Inside NCR

National Catholic Reporter, Oct 11, 1996 by Tom Fox

Under the sweeping Republican-sponsored welfare-reform bill signed into law by President Bill Clinton in August, legal immigrants will lose their food stamps, disabled will face Supplemental Security Income--SSI--benefits cuts, and it is predicted that more than 1 million additional children will be pushed into poverty.

But make no mistake--not all plates will be empty.

Catholic Charities officials say they've got heaping portions of work and responsibility facing them as the continuing battle to forge humane welfare policy now shifts to the state level.

"We have predicted disaster, destitution and degradation," said Sharon Daly, Catholic Charities USA's deputy for social policy. "Now we have to try to prove ourselves wrong and minimize the damage by getting states to make the best use of their discretion."

The landmark federal welfare law slashes America's 60 year-old social safety net, putting at greater risk poor women and children; it decimates public assistance for legal immigrants; puts a life time limit of five years on welfare benefits; and requires welfare recipients -- many poorly educated and untrained -- to begin working two years after receiving welfare.

But as Daly points out, there is much the lay, does not do, leaving it up to the states, for example, to decide whether to impose a family cap by denying additional benefits to children born to a mother who already receives welfare.
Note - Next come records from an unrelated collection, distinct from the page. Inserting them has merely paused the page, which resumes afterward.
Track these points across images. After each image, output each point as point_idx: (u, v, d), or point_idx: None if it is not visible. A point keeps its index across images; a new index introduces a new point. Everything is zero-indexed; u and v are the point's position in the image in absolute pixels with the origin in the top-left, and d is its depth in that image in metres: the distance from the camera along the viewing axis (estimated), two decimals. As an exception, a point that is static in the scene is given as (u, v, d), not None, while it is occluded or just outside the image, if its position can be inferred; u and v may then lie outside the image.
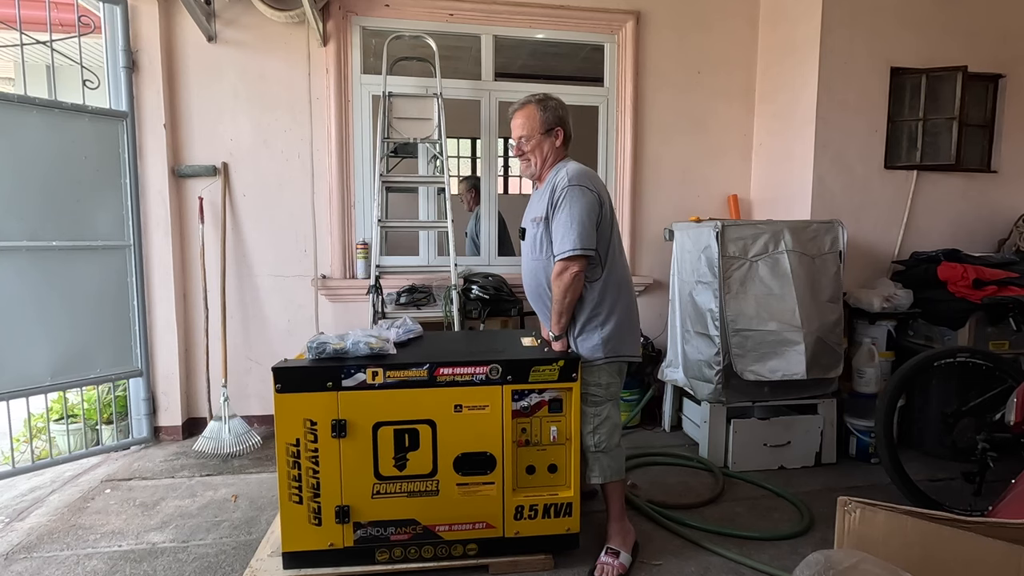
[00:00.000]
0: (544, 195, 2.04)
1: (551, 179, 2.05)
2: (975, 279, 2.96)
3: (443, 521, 1.97)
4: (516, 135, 2.10)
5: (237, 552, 2.16)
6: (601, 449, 2.05)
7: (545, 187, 2.06)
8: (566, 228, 1.92)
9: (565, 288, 1.95)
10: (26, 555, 2.15)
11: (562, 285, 1.95)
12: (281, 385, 1.85)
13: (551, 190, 1.99)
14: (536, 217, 2.06)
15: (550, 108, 2.08)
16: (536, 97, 2.10)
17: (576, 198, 1.94)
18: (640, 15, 3.62)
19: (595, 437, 2.05)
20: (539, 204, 2.07)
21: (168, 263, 3.22)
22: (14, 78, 4.81)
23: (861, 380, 3.05)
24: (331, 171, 3.40)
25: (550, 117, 2.07)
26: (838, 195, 3.33)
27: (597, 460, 2.06)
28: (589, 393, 2.05)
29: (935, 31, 3.34)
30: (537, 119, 2.06)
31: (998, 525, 1.14)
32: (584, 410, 2.04)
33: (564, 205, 1.94)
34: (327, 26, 3.33)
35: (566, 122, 2.10)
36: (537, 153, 2.09)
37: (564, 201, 1.94)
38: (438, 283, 3.36)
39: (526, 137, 2.07)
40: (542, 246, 2.04)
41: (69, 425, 3.06)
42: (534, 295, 2.15)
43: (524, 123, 2.08)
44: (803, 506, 2.47)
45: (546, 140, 2.07)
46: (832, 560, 1.04)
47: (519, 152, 2.12)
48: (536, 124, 2.06)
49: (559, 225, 1.94)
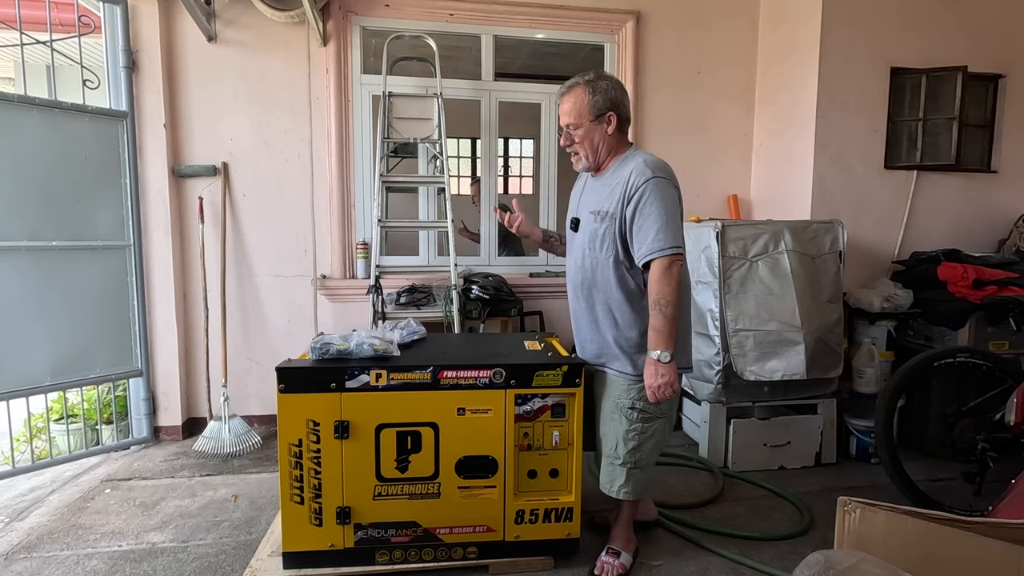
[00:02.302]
0: (611, 187, 1.82)
1: (617, 169, 1.84)
2: (975, 279, 2.96)
3: (444, 524, 1.97)
4: (563, 122, 1.87)
5: (237, 552, 2.16)
6: (639, 466, 1.94)
7: (609, 177, 1.85)
8: (660, 224, 1.72)
9: (677, 285, 1.72)
10: (26, 555, 2.15)
11: (673, 283, 1.71)
12: (284, 385, 1.85)
13: (625, 182, 1.77)
14: (600, 211, 1.84)
15: (600, 91, 1.82)
16: (585, 78, 1.84)
17: (663, 191, 1.74)
18: (640, 15, 3.62)
19: (637, 454, 1.92)
20: (603, 196, 1.84)
21: (168, 263, 3.22)
22: (14, 78, 4.80)
23: (861, 380, 3.05)
24: (331, 171, 3.40)
25: (600, 101, 1.81)
26: (838, 195, 3.33)
27: (632, 476, 1.94)
28: (638, 408, 1.89)
29: (935, 31, 3.34)
30: (585, 104, 1.81)
31: (998, 525, 1.15)
32: (630, 424, 1.90)
33: (650, 199, 1.73)
34: (327, 26, 3.33)
35: (621, 105, 1.84)
36: (587, 144, 1.85)
37: (649, 195, 1.73)
38: (438, 283, 3.35)
39: (573, 125, 1.84)
40: (603, 243, 1.84)
41: (69, 425, 3.06)
42: (581, 290, 1.95)
43: (571, 109, 1.84)
44: (803, 506, 2.47)
45: (596, 128, 1.83)
46: (832, 560, 1.04)
47: (567, 143, 1.88)
48: (584, 110, 1.81)
49: (647, 220, 1.73)
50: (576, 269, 1.96)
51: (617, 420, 1.93)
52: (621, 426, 1.92)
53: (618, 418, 1.92)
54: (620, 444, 1.92)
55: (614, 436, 1.94)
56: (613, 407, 1.95)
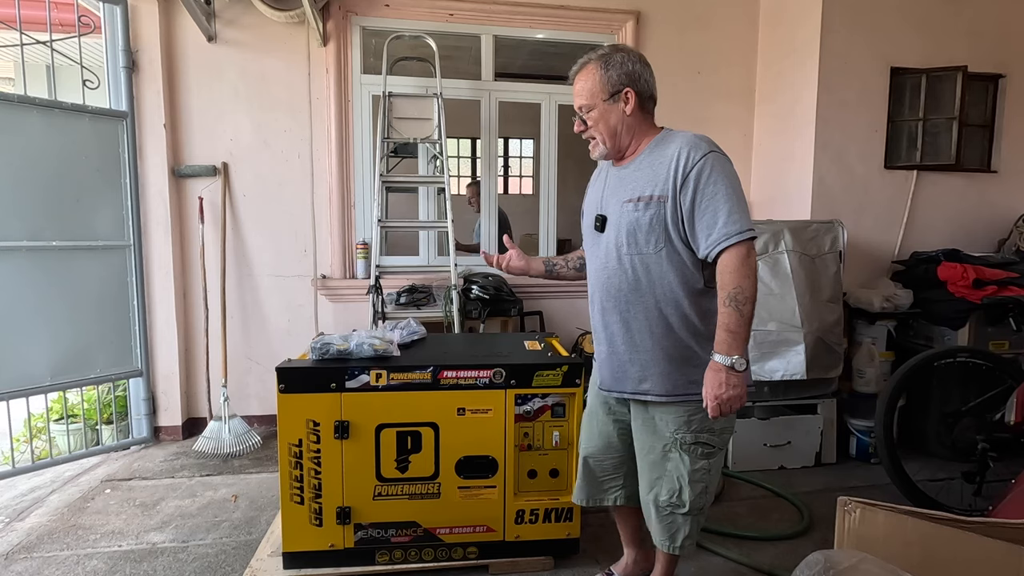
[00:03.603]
0: (653, 168, 1.53)
1: (654, 151, 1.56)
2: (975, 279, 2.96)
3: (444, 524, 1.97)
4: (577, 104, 1.61)
5: (237, 552, 2.16)
6: (703, 511, 1.61)
7: (644, 160, 1.57)
8: (731, 204, 1.42)
9: (756, 278, 1.43)
10: (26, 555, 2.15)
11: (752, 275, 1.42)
12: (285, 385, 1.85)
13: (673, 160, 1.48)
14: (642, 196, 1.51)
15: (614, 64, 1.55)
16: (599, 52, 1.58)
17: (726, 166, 1.47)
18: (640, 15, 3.62)
19: (704, 498, 1.58)
20: (643, 180, 1.53)
21: (168, 263, 3.22)
22: (14, 78, 4.80)
23: (861, 380, 3.05)
24: (331, 171, 3.40)
25: (615, 76, 1.55)
26: (838, 195, 3.33)
27: (696, 523, 1.60)
28: (701, 442, 1.55)
29: (935, 31, 3.34)
30: (598, 82, 1.55)
31: (998, 525, 1.15)
32: (694, 463, 1.55)
33: (713, 176, 1.44)
34: (327, 26, 3.33)
35: (641, 79, 1.58)
36: (602, 127, 1.57)
37: (712, 172, 1.44)
38: (438, 283, 3.35)
39: (586, 107, 1.58)
40: (651, 234, 1.50)
41: (69, 425, 3.06)
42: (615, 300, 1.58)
43: (583, 89, 1.58)
44: (803, 506, 2.47)
45: (612, 109, 1.56)
46: (832, 560, 1.04)
47: (581, 129, 1.62)
48: (597, 88, 1.55)
49: (715, 201, 1.43)
50: (606, 275, 1.59)
51: (676, 460, 1.56)
52: (683, 467, 1.55)
53: (677, 458, 1.56)
54: (685, 490, 1.55)
55: (674, 481, 1.57)
56: (668, 445, 1.57)
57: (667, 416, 1.56)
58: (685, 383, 1.52)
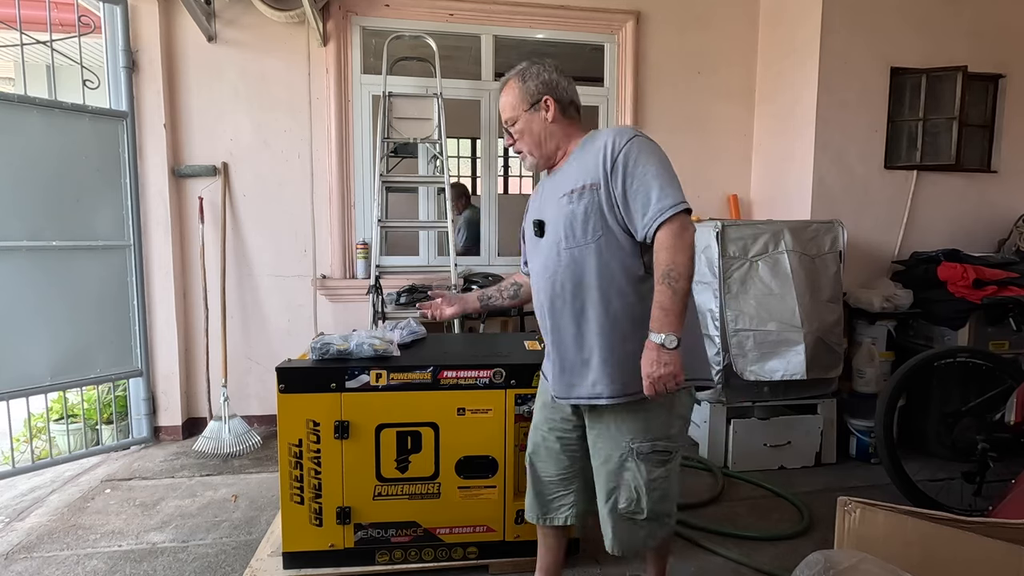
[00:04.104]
0: (582, 162, 1.51)
1: (583, 149, 1.54)
2: (975, 279, 2.96)
3: (444, 524, 1.97)
4: (503, 118, 1.64)
5: (237, 552, 2.16)
6: (668, 512, 1.56)
7: (574, 159, 1.55)
8: (662, 180, 1.40)
9: (692, 252, 1.39)
10: (26, 555, 2.15)
11: (687, 250, 1.37)
12: (284, 385, 1.85)
13: (601, 150, 1.46)
14: (575, 188, 1.49)
15: (531, 76, 1.58)
16: (516, 69, 1.62)
17: (651, 146, 1.47)
18: (640, 15, 3.62)
19: (665, 503, 1.53)
20: (574, 175, 1.52)
21: (168, 263, 3.22)
22: (14, 78, 4.80)
23: (861, 380, 3.05)
24: (331, 171, 3.40)
25: (532, 87, 1.57)
26: (838, 195, 3.33)
27: (658, 523, 1.55)
28: (658, 450, 1.49)
29: (935, 31, 3.34)
30: (518, 94, 1.58)
31: (998, 525, 1.15)
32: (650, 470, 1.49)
33: (641, 157, 1.43)
34: (327, 26, 3.33)
35: (558, 87, 1.58)
36: (528, 138, 1.59)
37: (639, 153, 1.43)
38: (438, 283, 3.35)
39: (510, 120, 1.60)
40: (587, 223, 1.46)
41: (69, 425, 3.06)
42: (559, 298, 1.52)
43: (506, 104, 1.61)
44: (803, 506, 2.47)
45: (534, 118, 1.57)
46: (832, 560, 1.04)
47: (511, 141, 1.63)
48: (517, 101, 1.58)
49: (644, 180, 1.41)
50: (549, 275, 1.54)
51: (633, 471, 1.50)
52: (640, 477, 1.49)
53: (634, 467, 1.49)
54: (643, 498, 1.50)
55: (631, 491, 1.51)
56: (624, 454, 1.50)
57: (622, 424, 1.50)
58: (635, 382, 1.43)
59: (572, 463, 1.64)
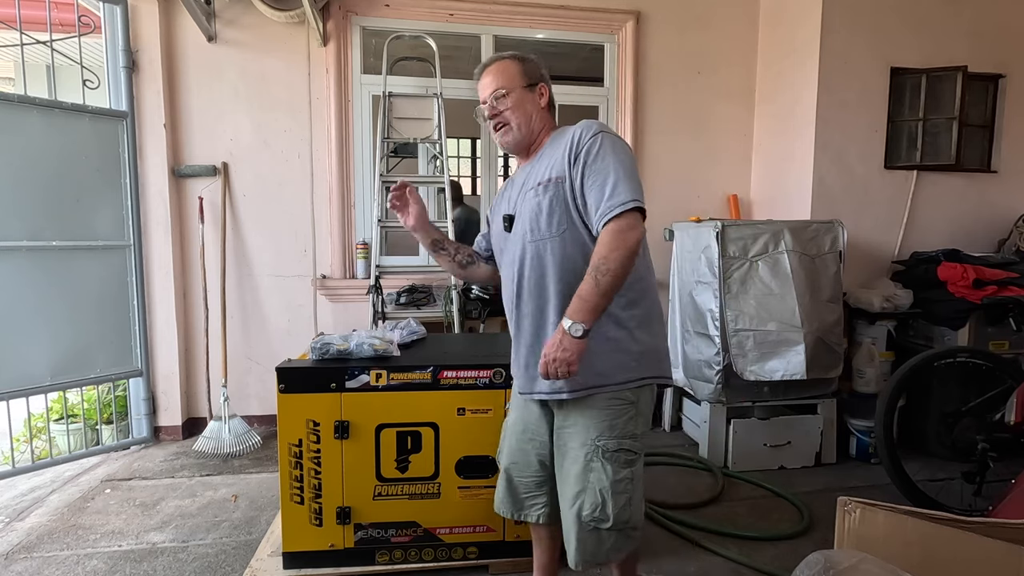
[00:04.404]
0: (551, 156, 1.54)
1: (554, 141, 1.57)
2: (975, 279, 2.96)
3: (444, 524, 1.97)
4: (487, 92, 1.59)
5: (237, 552, 2.16)
6: (633, 523, 1.51)
7: (545, 152, 1.58)
8: (618, 176, 1.41)
9: (630, 253, 1.36)
10: (26, 555, 2.15)
11: (626, 249, 1.36)
12: (285, 385, 1.85)
13: (568, 143, 1.49)
14: (541, 181, 1.51)
15: (530, 63, 1.61)
16: (512, 53, 1.63)
17: (616, 143, 1.48)
18: (640, 15, 3.62)
19: (630, 510, 1.48)
20: (543, 168, 1.54)
21: (168, 263, 3.22)
22: (14, 78, 4.80)
23: (861, 380, 3.05)
24: (331, 171, 3.40)
25: (531, 70, 1.59)
26: (838, 195, 3.33)
27: (623, 535, 1.50)
28: (624, 448, 1.47)
29: (935, 31, 3.34)
30: (517, 71, 1.58)
31: (998, 525, 1.14)
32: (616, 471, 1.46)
33: (602, 152, 1.44)
34: (327, 26, 3.33)
35: (549, 83, 1.64)
36: (519, 113, 1.57)
37: (601, 148, 1.45)
38: (438, 283, 3.36)
39: (505, 90, 1.56)
40: (552, 216, 1.48)
41: (69, 425, 3.06)
42: (526, 290, 1.54)
43: (498, 76, 1.58)
44: (803, 506, 2.47)
45: (529, 97, 1.58)
46: (832, 560, 1.04)
47: (494, 113, 1.58)
48: (516, 75, 1.58)
49: (601, 175, 1.43)
50: (516, 269, 1.55)
51: (599, 471, 1.45)
52: (605, 479, 1.45)
53: (600, 468, 1.45)
54: (608, 503, 1.44)
55: (596, 495, 1.45)
56: (590, 453, 1.46)
57: (589, 421, 1.48)
58: (595, 376, 1.45)
59: (543, 468, 1.62)
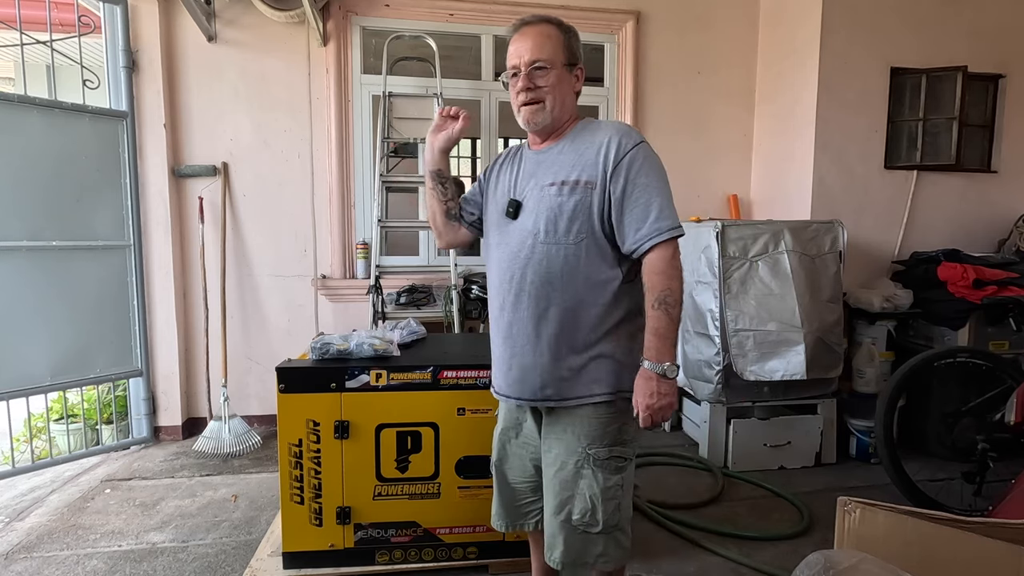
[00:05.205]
0: (579, 152, 1.41)
1: (580, 135, 1.44)
2: (975, 279, 2.96)
3: (444, 524, 1.97)
4: (530, 57, 1.40)
5: (237, 552, 2.16)
6: (622, 527, 1.46)
7: (569, 143, 1.44)
8: (663, 199, 1.35)
9: (682, 280, 1.35)
10: (26, 555, 2.15)
11: (679, 276, 1.35)
12: (284, 385, 1.85)
13: (603, 146, 1.38)
14: (569, 179, 1.38)
15: (574, 36, 1.45)
16: (556, 18, 1.45)
17: (656, 160, 1.39)
18: (640, 15, 3.62)
19: (619, 515, 1.44)
20: (569, 163, 1.41)
21: (168, 263, 3.22)
22: (14, 78, 4.80)
23: (861, 380, 3.05)
24: (331, 171, 3.40)
25: (574, 47, 1.44)
26: (838, 195, 3.33)
27: (613, 540, 1.44)
28: (615, 456, 1.42)
29: (935, 31, 3.34)
30: (561, 44, 1.42)
31: (998, 525, 1.14)
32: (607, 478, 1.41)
33: (645, 169, 1.36)
34: (327, 26, 3.33)
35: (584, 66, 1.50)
36: (556, 94, 1.41)
37: (644, 164, 1.36)
38: (438, 283, 3.36)
39: (548, 65, 1.39)
40: (573, 223, 1.37)
41: (69, 425, 3.06)
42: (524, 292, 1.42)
43: (543, 44, 1.40)
44: (803, 506, 2.47)
45: (567, 78, 1.43)
46: (832, 560, 1.04)
47: (529, 85, 1.41)
48: (559, 50, 1.41)
49: (645, 194, 1.35)
50: (517, 265, 1.43)
51: (589, 478, 1.41)
52: (596, 486, 1.41)
53: (590, 475, 1.41)
54: (599, 509, 1.41)
55: (586, 501, 1.41)
56: (580, 460, 1.41)
57: (579, 428, 1.42)
58: (588, 382, 1.40)
59: (538, 473, 1.55)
State lawmakers also must determine whether a pregnant teenager will be required to live with her parents in order to receive welfare; and they have the authority to shorten the federal five-year limitation provision.

"The whole community -- local governments, business, foundations, other nonprofits, the whole religious community -- everybody's got to be mobilized," said Daly, "and it means our people are going to be working much harder." Not only must the policy issues be addressed, she pointed out, at the same time social services providers have to make sure the people losing their safety net benefits don't go homeless and hungry.

"Direct services, advocacy and convening -- bringing together all the players in the private, nonprofit and business sectors to figure out a solution -- that's our traditional role," Daly said of Catholic Charities. "But now it's really going to be life or death."

William Rasberry, a columnist with The Washington Post Writers Group, in a column countering the doomsayers in the aftermath of the bill's passage, wrote, "Isn't it likely that organized religion will take a larger role in providing help (economic as well as spiritual) for society's needy?"

But according to Kathy Gallagher, associate director of the New York State Catholic Conference, "Catholic Charities agencies already are working beyond their capacity. Government is looking to them and other private entities, saying, `You'll have to pick up the slack.' But we're not going to be able to. It's going to be massive, and I don't think we'll be able to pick up everybody who's left hungry and homeless."

Through the services they provide, Catholic Charities nationwide gets about $1 billion in indirect federal funding. That amount is expected to be reduced, as each state now faces the weighty task of disbursing federal block grant funds that represent a $55 billion reduction in total federal welfare spending over the next six years, mainly by cutting Food Stamps and aid to some 900,000 legal immigrants.

State lawmakers must also find or create work for heads of households in half of the more than 4 million families nationwide now receiving assistance. If they miss their targets, they could eventually lose up to 21 percent of their welfare funds. Yet, according to The Wall Street Journal, even the nation's best example of a successful welfare-to-work program in Riverside, Calif., managed to get just 39 percent of recipients working after three years.

In California, where some 400,000 legal immigrants stand to lose Food Stamps and other benefits, county governments that are required to pay for general assistance, the public assistance program of last resort for indigents, have begun actively encouraging people to become citizens. Santa Clara County supervisors in September allocated $140,000 to help the county's 17,000 eligible immigrants apply for naturalization. And President Clinton has directed Attorney General Janet Reno to reduce the bureaucracy of the citizenship process.

In San Jose, Calif., on Sept. 18, nearly 11,000 people were sworn in as citizens during the largest naturalization ceremony in the history of the San Francisco Bay Area. Applications at Immigration and Naturalization Service offices around California, home to the largest population of immigrants in the country, have reportedly soared.

Daly expects outreach to immigrants, many of whom live in isolated communities, to be a key role for Catholic Charities, too. "As of next year, immigrants who are legally present in this country, many who have worked here for years, will be unable to get SSI no matter how old or disabled they are," she said.